Bias Correction

ClimateTools provides several bias-correction methods aimed at different goals. Some methods mainly correct distributions, while others target time-scale variability or upper-tail behavior.

Before choosing a method, make sure that:

  • the observational reference and the model simulation cover a comparable calibration period
  • the datasets have compatible units
  • the grids are compatible, or have already been regridded to a common target

Which Method Should You Use?

Use this quick guide:

  • qqmap: default day-of-year quantile mapping for many temperature and precipitation workflows
  • qqmap_bulk: bulk quantile mapping without day-of-year grouping
  • biascorrect_extremes: upper-tail-aware correction when extremes matter
  • tvc: correction of temporal covariance across time scales while preserving event order

Quantile Mapping with qqmap

qqmap performs day-of-year-based quantile mapping.

qq = qqmap(obs, ref, fut;
    method="additive",
    detrend=true,
    window=15,
    rankn=50,
    qmin=0.01,
    qmax=0.99)

Typical choices:

  • method="additive" for temperature-like variables
  • method="multiplicative" for precipitation-like variables

Important parameters:

  • window: day-of-year neighborhood used for seasonal grouping
  • rankn: number of quantiles used in the mapping
  • detrend: whether to remove and reapply a polynomial trend during correction

Use qqmap when seasonal behavior matters and you want the correction to vary through the annual cycle.

Bulk Quantile Mapping with qqmap_bulk

qq_bulk = qqmap_bulk(obs, ref, fut; method="multiplicative")

This method uses the full sample rather than a moving day-of-year window. It is simpler, but it does not adapt the correction seasonally.

Extreme-Value Tail Correction with biascorrect_extremes

Use biascorrect_extremes when the upper tail needs special treatment beyond standard quantile mapping.

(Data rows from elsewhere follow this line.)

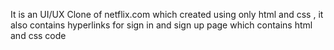 It is an UI/UX Clone of netflix.com which created using only html and css , it also contains hyperlinks for sign in and sign up page which contains html and css code
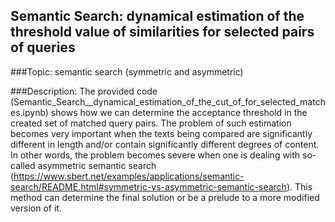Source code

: ## Semantic Search: dynamical estimation of the threshold value of similarities for selected pairs of queries 
###Topic:
semantic search (symmetric and asymmetric)

###Description:
The provided code (Semantic_Search__dynamical_estimation_of_the_cut_of_for_selected_matches.ipynb) shows how we can determine the acceptance threshold in the created set of matched query pairs. The problem of such estimation becomes very important when the texts being compared are significantly different in length and/or contain significantly different degrees of content. In other words, the problem becomes severe when one is dealing with so-called asymmetric semantic search 
(https://www.sbert.net/examples/applications/semantic-search/README.html#symmetric-vs-asymmetric-semantic-search).
 This method can determine the final solution or be a prelude to a more modified version of it. 
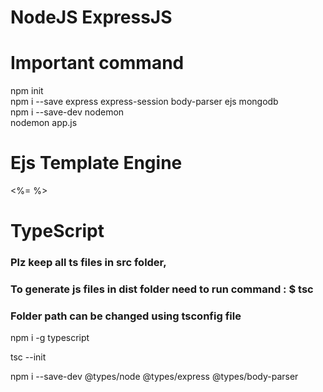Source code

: # NodeJS ExpressJS 

# Important command

npm init <br />
npm i --save express express-session body-parser ejs mongodb  <br />
npm i --save-dev nodemon <br />
nodemon app.js <br />


# Ejs Template Engine 

<%= %> <br />

# TypeScript 

### Plz keep all ts files in src folder,
### To generate js files in dist folder need to run command : $ tsc
### Folder path can be changed using tsconfig file

npm i -g typescript

tsc --init

npm i --save-dev @types/node @types/express @types/body-parser

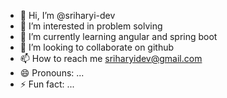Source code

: - 👋 Hi, I’m @sriharyi-dev
- 👀 I’m interested in problem solving
- 🌱 I’m currently learning angular and spring boot
- 💞️ I’m looking to collaborate on github 
- 📫 How to reach me sriharyidev@gmail.com   
- 😄 Pronouns: ...
- ⚡ Fun fact: ...

<!---
sriharyi-dev/sriharyi-dev is a ✨ special ✨ repository because its `README.md` (this file) appears on your GitHub profile.
You can click the Preview link to take a look at your changes.
--->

dext = biascorrect_extremes(obs, ref, fut;
    detrend=false,
    P=0.95,
    runlength=2,
    frac=0.25,
    power=1.0)

The function combines multiplicative quantile mapping with an explicit generalized Pareto distribution correction of extreme values.

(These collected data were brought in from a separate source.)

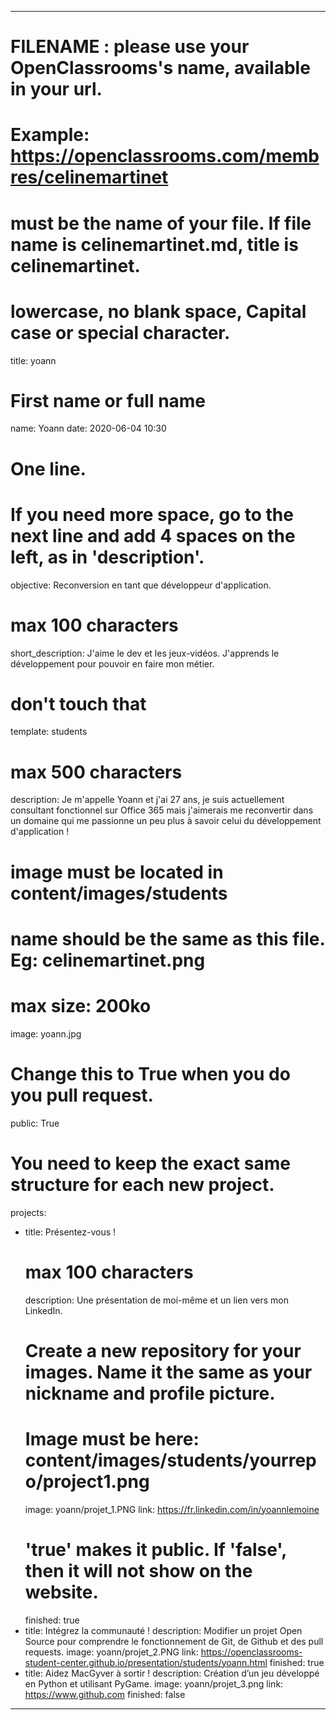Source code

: ---

# FILENAME : please use your OpenClassrooms's name, available in your url.
# Example: https://openclassrooms.com/membres/celinemartinet
# must be the name of your file. If file name is celinemartinet.md, title is celinemartinet.
# lowercase, no blank space, Capital case or special character.
title: yoann

# First name or full name
name: Yoann
date: 2020-06-04 10:30

# One line.
# If you need more space, go to the next line and add 4 spaces on the left, as in 'description'.
objective: Reconversion en tant que développeur d'application.

# max 100 characters
short_description: J'aime le dev et les jeux-vidéos. J'apprends le développement pour pouvoir en faire mon métier.

# don't touch that
template: students

# max 500 characters
description:
    Je m'appelle Yoann et j'ai 27 ans, je suis actuellement consultant fonctionnel sur Office 365 mais j'aimerais me reconvertir dans un domaine qui me passionne un peu plus à savoir celui du développement d'application !

# image must be located in content/images/students
# name should be the same as this file. Eg: celinemartinet.png
# max size: 200ko
image: yoann.jpg

# Change this to True when you do you pull request.
public: True

# You need to keep the exact same structure for each new project.
projects:
  - title: Présentez-vous !
    # max 100 characters
    description: Une présentation de moi-même et un lien vers mon LinkedIn.
    # Create a new repository for your images. Name it the same as your nickname and profile picture.
    # Image must be here: content/images/students/yourrepo/project1.png
    image: yoann/projet_1.PNG
    link: https://fr.linkedin.com/in/yoannlemoine
    # 'true' makes it public. If 'false', then it will not show on the website.
    finished: true
  - title: Intégrez la communauté !
    description: Modifier un projet Open Source pour comprendre le fonctionnement de Git, de Github et des pull requests.
    image: yoann/projet_2.PNG
    link: https://openclassrooms-student-center.github.io/presentation/students/yoann.html
    finished: true
  - title: Aidez MacGyver à sortir !
    description: Création d’un jeu développé en Python et utilisant PyGame.
    image: yoann/projet_3.png
    link: https://www.github.com
    finished: false
---
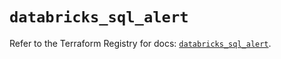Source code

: # `databricks_sql_alert`

Refer to the Terraform Registry for docs: [`databricks_sql_alert`](https://registry.terraform.io/providers/databricks/databricks/1.37.1/docs/resources/sql_alert).
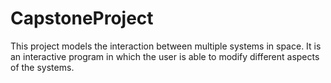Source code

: # CapstoneProject
This project models the interaction between multiple systems in space. It is an interactive program in which the 
user is able to modify different aspects of the systems.
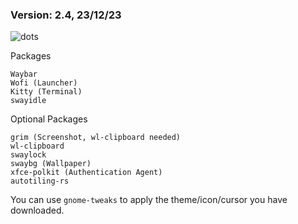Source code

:### Version: 2.4, 23/12/23
![dots](https://raw.githubusercontent.com/XandrCopyrighted/XandrCopyrighted/main/pictures%20for%20repos%2C%20i%20guess/dots.jpg)

Packages

    Waybar
    Wofi (Launcher)
    Kitty (Terminal)
    swayidle

Optional Packages

    grim (Screenshot, wl-clipboard needed)
    wl-clipboard
    swaylock
    swaybg (Wallpaper)
    xfce-polkit (Authentication Agent)
    autotiling-rs

You can use `gnome-tweaks` to apply the theme/icon/cursor you have downloaded.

The function also accepts optional external extreme-value parameters with columns lat, lon, mu, sigma, and xi:

using DataFrames

gevparams = DataFrame(
    lat=[45.0, 46.0],
    lon=[-73.0, -72.0],
    mu=[20.0, 21.5],
    sigma=[4.0, 4.5],
    xi=[0.10, 0.08],
)

dext = biascorrect_extremes(obs, ref, fut; gevparams=gevparams)

This method is most appropriate when impact-relevant extremes are central to the study.

Time Variability Correction with tvc

tvc applies the Time Variability Correction method of Shao et al. (2024), DOI 10.1029/2023MS003640.

The method is designed to correct covariance across and between multiple time scales while preserving the event sequence of the validation series.

corrected = tvc(obs, raw_train, raw_val;
    scales=[365, 183, 92, 46, 23, 12, 6, 3, 2],
    eig_floor=1e-8,
    keep_original=false)

For repeated applications to multiple validation series, fit once and reuse the fitted model:

model = fit_tvc(obs_series, raw_train_series; scales=[365, 183, 92, 46, 23, 12, 6, 3, 2])
corrected_series = apply_tvc(model, raw_val_series)

tvc returns a series on the validation time axis. The leading warm-up segment, of length sum(scales) - length(scales), is filled with NaN because the multiscale rolling decomposition needs prior samples before the corrected series is well-defined.

Practical Workflow

For scenario construction, the usual order is:

  1. subset the calibration period
  2. regrid observations and simulations to a common grid
  3. choose a correction method
  4. validate the corrected output before computing derived indicators

See Building Climate Scenarios for the full workflow.

Validation Checklist

After correction, compare the corrected data against the observational reference over the calibration period.

Useful checks include:

  • changes in mean and standard deviation
  • annual maxima and minima
  • wet-day fractions or dry-spell lengths
  • map patterns at representative dates
  • time-series slices at representative grid points

See Validation and Diagnostics for more detailed guidance.